We want to know who made them.
That’s now the case with everything from food to furniture.
9 & 10’s Charlie Tinker met up with a local helping to lead that charge with objects you use every single day.
“There’s a sense of magic about having an idea in your head and being able to just make it a reality. That’s what really gets me going about it.”
Turning ideas into usable items… and it couldn’t start any closer to home for Dawson Moore.
“It’s just fun,” explains Moore. “It’s more fun for me and more connected to go out onto our back 40 and get my own wood… it’s a way to keep things local and you really can’t learn about woodworking any better than working it from the tree.”
Moore’s passion for woodworking developed early in life but that fascination with furniture – has since evolved into so much more.
“What do people say to you about this? Maybe your friends, your family, thinking about you taking this up and obviously being pretty good at it?”
“It was questionable at first when i claimed that i wanted to carve spoons for a living,” began Moore. “But the proof is in the pudding.”

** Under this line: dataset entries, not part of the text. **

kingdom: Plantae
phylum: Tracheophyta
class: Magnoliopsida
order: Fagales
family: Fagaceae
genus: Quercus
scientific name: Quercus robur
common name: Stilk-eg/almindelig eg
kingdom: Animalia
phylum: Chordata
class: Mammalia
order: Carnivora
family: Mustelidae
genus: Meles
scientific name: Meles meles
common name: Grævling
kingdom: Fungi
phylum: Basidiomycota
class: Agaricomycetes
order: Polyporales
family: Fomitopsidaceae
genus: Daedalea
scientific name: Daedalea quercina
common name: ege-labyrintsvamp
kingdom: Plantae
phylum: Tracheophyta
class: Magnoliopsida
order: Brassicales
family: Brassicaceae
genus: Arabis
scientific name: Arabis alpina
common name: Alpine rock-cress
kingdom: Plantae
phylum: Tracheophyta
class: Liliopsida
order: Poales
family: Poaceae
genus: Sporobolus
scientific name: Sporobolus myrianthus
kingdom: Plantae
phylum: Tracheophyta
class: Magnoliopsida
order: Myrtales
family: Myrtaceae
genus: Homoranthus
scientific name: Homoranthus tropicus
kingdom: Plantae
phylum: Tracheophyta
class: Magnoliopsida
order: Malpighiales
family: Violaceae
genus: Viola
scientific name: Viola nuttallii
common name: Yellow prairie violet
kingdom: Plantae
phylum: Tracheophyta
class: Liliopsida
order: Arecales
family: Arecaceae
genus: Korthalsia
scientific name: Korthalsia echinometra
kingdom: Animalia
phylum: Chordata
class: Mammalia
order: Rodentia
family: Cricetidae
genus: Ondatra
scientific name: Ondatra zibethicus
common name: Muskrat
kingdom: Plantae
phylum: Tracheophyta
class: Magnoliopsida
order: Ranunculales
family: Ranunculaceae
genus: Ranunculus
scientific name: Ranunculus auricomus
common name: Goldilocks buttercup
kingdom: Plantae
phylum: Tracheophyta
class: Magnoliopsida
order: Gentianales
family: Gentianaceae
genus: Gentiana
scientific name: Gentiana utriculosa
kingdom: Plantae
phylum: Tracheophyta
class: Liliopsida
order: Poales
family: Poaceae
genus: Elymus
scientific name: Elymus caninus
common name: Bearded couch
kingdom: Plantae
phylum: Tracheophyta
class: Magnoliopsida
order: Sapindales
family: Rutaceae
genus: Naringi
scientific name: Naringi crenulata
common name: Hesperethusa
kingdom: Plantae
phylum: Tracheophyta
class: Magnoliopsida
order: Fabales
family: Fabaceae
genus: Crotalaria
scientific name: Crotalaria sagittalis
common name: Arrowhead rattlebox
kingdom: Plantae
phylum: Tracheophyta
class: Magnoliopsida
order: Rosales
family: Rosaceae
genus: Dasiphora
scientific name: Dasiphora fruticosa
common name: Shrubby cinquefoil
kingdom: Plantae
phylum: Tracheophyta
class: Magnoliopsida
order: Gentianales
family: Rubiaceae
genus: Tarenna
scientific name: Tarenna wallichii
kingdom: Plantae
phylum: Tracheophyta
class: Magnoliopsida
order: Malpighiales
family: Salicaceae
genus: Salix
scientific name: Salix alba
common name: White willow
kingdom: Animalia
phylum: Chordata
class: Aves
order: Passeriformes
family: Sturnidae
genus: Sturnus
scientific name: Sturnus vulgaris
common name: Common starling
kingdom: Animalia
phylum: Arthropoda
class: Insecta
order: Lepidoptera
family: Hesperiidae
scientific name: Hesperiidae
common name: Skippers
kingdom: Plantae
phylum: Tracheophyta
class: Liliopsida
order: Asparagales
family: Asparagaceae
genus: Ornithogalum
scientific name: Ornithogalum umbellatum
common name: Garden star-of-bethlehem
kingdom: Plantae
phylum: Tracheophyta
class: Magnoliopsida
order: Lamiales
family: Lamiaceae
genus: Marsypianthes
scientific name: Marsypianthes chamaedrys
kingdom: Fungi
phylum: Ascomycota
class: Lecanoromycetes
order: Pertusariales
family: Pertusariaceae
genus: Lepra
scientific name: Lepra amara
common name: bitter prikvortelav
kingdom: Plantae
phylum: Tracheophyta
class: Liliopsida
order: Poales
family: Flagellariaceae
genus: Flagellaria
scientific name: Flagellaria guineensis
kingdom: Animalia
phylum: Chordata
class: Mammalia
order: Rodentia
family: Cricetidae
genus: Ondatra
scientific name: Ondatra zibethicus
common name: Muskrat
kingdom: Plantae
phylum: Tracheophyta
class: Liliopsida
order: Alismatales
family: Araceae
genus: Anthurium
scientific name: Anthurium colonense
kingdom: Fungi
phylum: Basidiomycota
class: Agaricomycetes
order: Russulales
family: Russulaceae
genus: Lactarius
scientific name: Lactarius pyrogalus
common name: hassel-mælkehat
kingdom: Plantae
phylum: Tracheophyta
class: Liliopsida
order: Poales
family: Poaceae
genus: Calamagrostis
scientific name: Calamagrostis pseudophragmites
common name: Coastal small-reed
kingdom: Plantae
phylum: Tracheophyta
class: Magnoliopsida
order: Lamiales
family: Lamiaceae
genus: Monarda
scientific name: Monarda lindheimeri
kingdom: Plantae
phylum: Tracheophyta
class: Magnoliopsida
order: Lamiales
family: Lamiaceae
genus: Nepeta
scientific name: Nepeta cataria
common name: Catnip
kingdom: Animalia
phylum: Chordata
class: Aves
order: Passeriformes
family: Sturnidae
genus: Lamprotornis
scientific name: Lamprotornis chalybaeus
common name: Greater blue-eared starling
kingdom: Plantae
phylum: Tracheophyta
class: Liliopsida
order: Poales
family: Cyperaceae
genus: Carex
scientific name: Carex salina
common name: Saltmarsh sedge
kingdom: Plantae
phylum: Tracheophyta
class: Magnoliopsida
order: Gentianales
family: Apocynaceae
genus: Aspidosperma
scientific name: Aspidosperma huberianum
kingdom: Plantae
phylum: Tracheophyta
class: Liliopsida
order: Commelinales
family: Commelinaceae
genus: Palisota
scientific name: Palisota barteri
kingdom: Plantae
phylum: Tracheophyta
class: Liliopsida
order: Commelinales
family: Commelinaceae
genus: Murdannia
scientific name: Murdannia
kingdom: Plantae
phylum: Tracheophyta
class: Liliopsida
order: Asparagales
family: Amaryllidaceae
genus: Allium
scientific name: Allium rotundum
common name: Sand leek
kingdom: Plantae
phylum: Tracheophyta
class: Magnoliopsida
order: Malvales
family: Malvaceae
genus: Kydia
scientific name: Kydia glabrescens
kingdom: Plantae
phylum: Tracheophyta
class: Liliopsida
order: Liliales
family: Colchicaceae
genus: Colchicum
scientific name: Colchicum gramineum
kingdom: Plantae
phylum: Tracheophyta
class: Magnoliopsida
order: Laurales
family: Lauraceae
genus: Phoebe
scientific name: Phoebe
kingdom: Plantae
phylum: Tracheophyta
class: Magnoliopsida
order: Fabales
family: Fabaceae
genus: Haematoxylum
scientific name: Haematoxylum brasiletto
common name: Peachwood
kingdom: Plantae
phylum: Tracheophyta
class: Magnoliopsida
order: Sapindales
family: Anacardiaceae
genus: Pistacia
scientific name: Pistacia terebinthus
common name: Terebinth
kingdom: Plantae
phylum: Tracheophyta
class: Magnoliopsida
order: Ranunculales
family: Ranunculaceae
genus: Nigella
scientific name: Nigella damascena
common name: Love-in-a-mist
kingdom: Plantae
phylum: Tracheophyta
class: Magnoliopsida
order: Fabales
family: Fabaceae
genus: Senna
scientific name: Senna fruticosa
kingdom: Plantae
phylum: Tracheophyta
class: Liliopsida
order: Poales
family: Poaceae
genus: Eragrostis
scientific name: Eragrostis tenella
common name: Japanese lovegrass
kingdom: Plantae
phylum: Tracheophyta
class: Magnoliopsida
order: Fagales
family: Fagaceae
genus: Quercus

Festooning the walls of Moore’s Harbor Springs workshop — the tools of his trade haven’t changed much over the centuries.
Some of which either no longer exist or are so hard to acquire – Moore blacksmiths them with his own two hands.
“People when they see it at first chopping they think it’s going to take me forever. Working it from the log like this, there isn’t a much better way to do it than with the ax.”
Carving just one spoon by hand takes about 30 minutes.
“I’m not opposed to power tools or strict about it,” noted Moore. “At first it seems less efficient or slower, but you couldn’t really do it faster any way even with modern tools. It’s not just being stubborn or something like that. There’s actual value in these things.”
The tools may date back to antiquity – and the method does as well.
Moore’s influences come from the far reaches of Northern Europe — specifically Scandinavia — where a select few continuously practice the art of Sloyd – or woodcraft.
“The first spoons were done in California. In San Diego… Very surprised i even stuck with it to be honest. Hours and hours spread over several days.”
You may wonder – why wood when metal cutlery is not only readily available but far cheaper?
“Just as you said, you form a connection with these objects even from the tree. Is that what you want your clients to get out of this as well?”
“It’s important to me that it shows my hand and doesn’t look machine-made,” Moore explained. “There’s a story behind it. Most people are buying it from me in person, watching me carve it. For them, i think there’s meaning behind it.”
From Moore’s very first cutlery creations – to what you’ll find for sale today, including some of his more involved commissions….
It’s certainly a labor of love – and one that’s since become his livelihood.
But as Moore will tell you, there’s always something new to be learned.
“There’s just something special about it. It’s quiet, you can kind of have your own special bowl or plate or spoon or cup. .. You get to see it change over time.”